In part, the book details the unusual approach Yale took in planning for the rally. Officials at other universities had tried to avoid similar situations by closing their campuses and beefing up police presence. Yale leaders kept the campus open during the rally. Furthermore, Chauncey noted, Yale maintained an honest, open dialogue with student groups, protest groups, community leaders, and law enforcement officials.
In particular, African-American student leaders had been talking with Brewster for weeks and wanted to ensure a peaceful, meaningful protest — something Chauncey said was a key factor in the way events unfolded. Yale also went so far as to allow visiting protesters to stay in residential college courtyards for two days and fed them lettuce, rice, granola, and water.
“This was, on the part of Yale, a radical departure from what every other university had done. They’d thrown police at the protesters,” Chauncey said. “Of course, we didn’t think our idea would work. But we didn’t have any other choice.”

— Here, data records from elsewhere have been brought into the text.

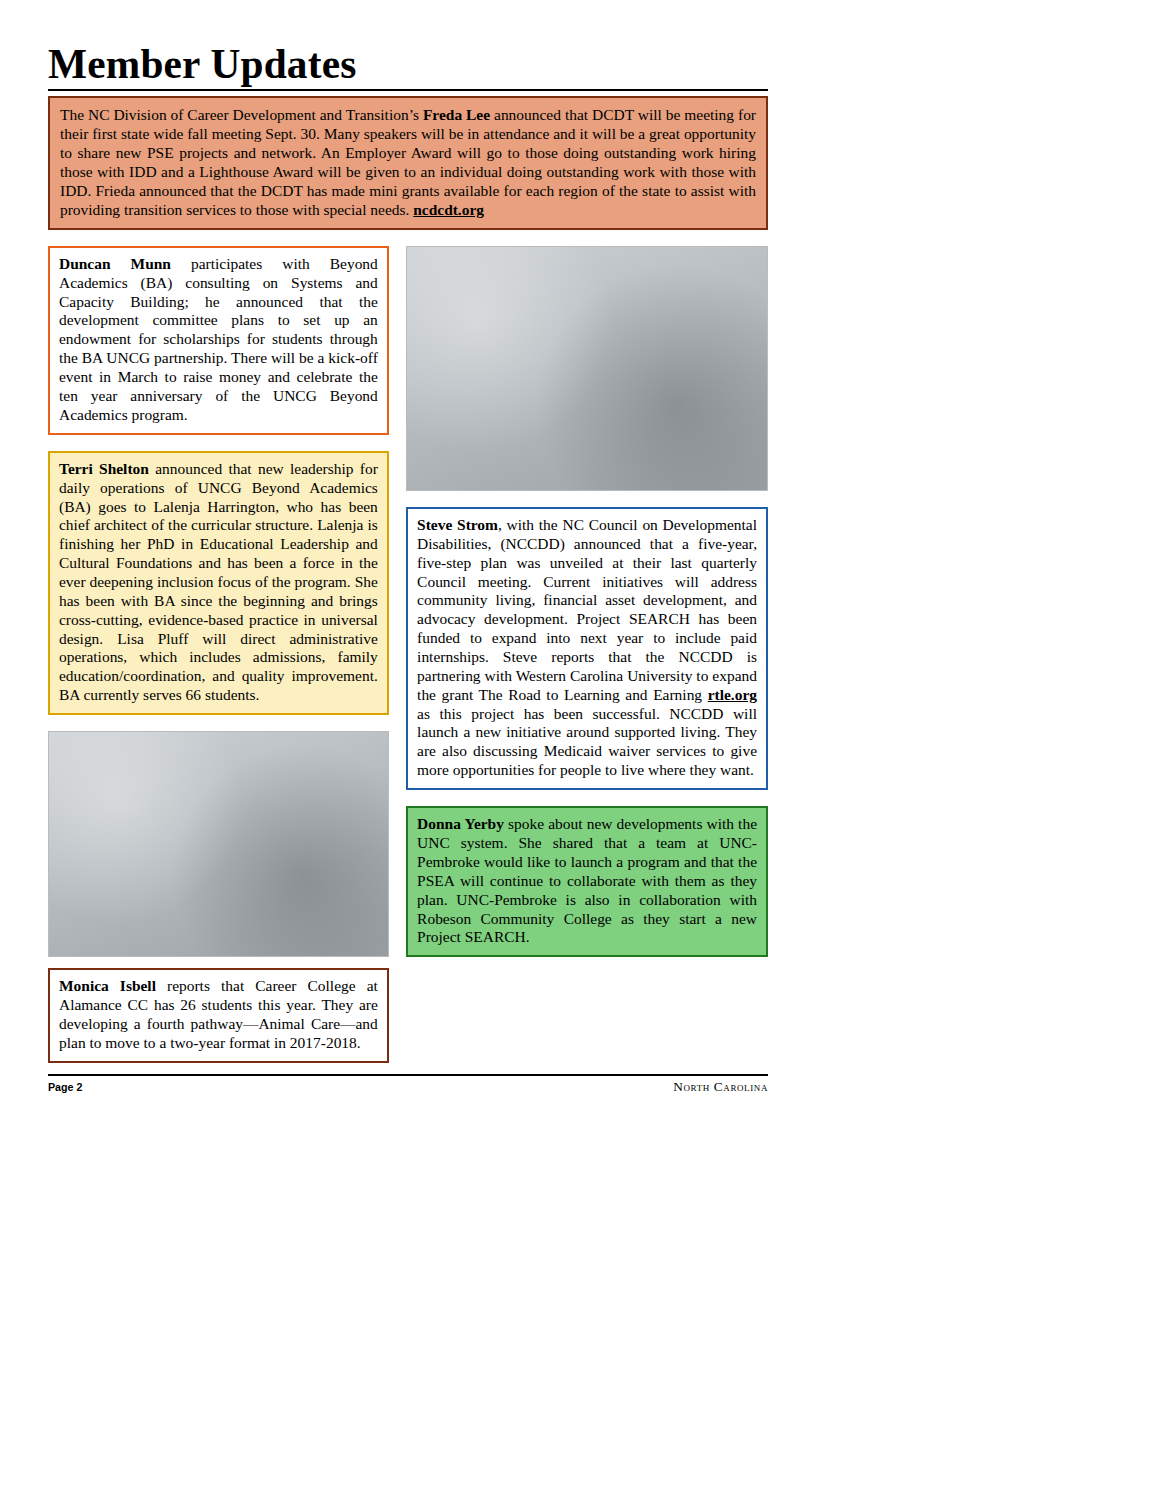Member Updates
The NC Division of Career Development and Transition’s Freda Lee announced that DCDT will be meeting for their first state wide fall meeting Sept. 30. Many speakers will be in attendance and it will be a great opportunity to share new PSE projects and network. An Employer Award will go to those doing outstanding work hiring those with IDD and a Lighthouse Award will be given to an individual doing outstanding work with those with IDD. Frieda announced that the DCDT has made mini grants available for each region of the state to assist with providing transition services to those with special needs. ncdcdt.org
Duncan Munn participates with Beyond Academics (BA) consulting on Systems and Capacity Building; he announced that the development committee plans to set up an endowment for scholarships for students through the BA UNCG partnership. There will be a kick-off event in March to raise money and celebrate the ten year anniversary of the UNCG Beyond Academics program.
Terri Shelton announced that new leadership for daily operations of UNCG Beyond Academics (BA) goes to Lalenja Harrington, who has been chief architect of the curricular structure. Lalenja is finishing her PhD in Educational Leadership and Cultural Foundations and has been a force in the ever deepening inclusion focus of the program. She has been with BA since the beginning and brings cross-cutting, evidence-based practice in universal design. Lisa Pluff will direct administrative operations, which includes admissions, family education/coordination, and quality improvement. BA currently serves 66 students.
Monica Isbell reports that Career College at Alamance CC has 26 students this year. They are developing a fourth pathway—Animal Care—and plan to move to a two-year format in 2017-2018.
Steve Strom, with the NC Council on Developmental Disabilities, (NCCDD) announced that a five-year, five-step plan was unveiled at their last quarterly Council meeting. Current initiatives will address community living, financial asset development, and advocacy development. Project SEARCH has been funded to expand into next year to include paid internships. Steve reports that the NCCDD is partnering with Western Carolina University to expand the grant The Road to Learning and Earning rtle.org as this project has been successful. NCCDD will launch a new initiative around supported living. They are also discussing Medicaid waiver services to give more opportunities for people to live where they want.
Donna Yerby spoke about new developments with the UNC system. She shared that a team at UNC-Pembroke would like to launch a program and that the PSEA will continue to collaborate with them as they plan. UNC-Pembroke is also in collaboration with Robeson Community College as they start a new Project SEARCH.
Page 2
North Carolina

Indeed, Chauncey said, Yale fully cooperated with local police and supported New Haven Police Chief James Ahern’s decision to bring in National Guard troops, just in case things went badly. Chauncey also gave credit to several individuals who offered advice and expertise, including Yale Corporation member and former Defense Department official Cyrus Vance, and former Harvard law professor Archibald Cox.
Suspicion and criticism came from all directions. Activists loudly railed against the political establishment and Yale; the FBI tapped Brewster’s telephone; some of the residential college masters complained the campus would be destroyed.
But the strategy worked, and the rally proceeded without erupting into chaos. Chauncey didn’t attend the rally; he remained in a building on Temple Street where he could monitor events through a pair of binoculars. “It was the single most stressful period of my life,” he said. “We were navigating a difficult road between faculty, students, community leaders, police, and radicals, while trying to always tell the truth.”
“May Day at Yale, 1970: Recollections,” is available at Barnes and Noble, Atticus Bookstore Café, and Amazon. The 120-page volume is published by Prospecta Press ($30).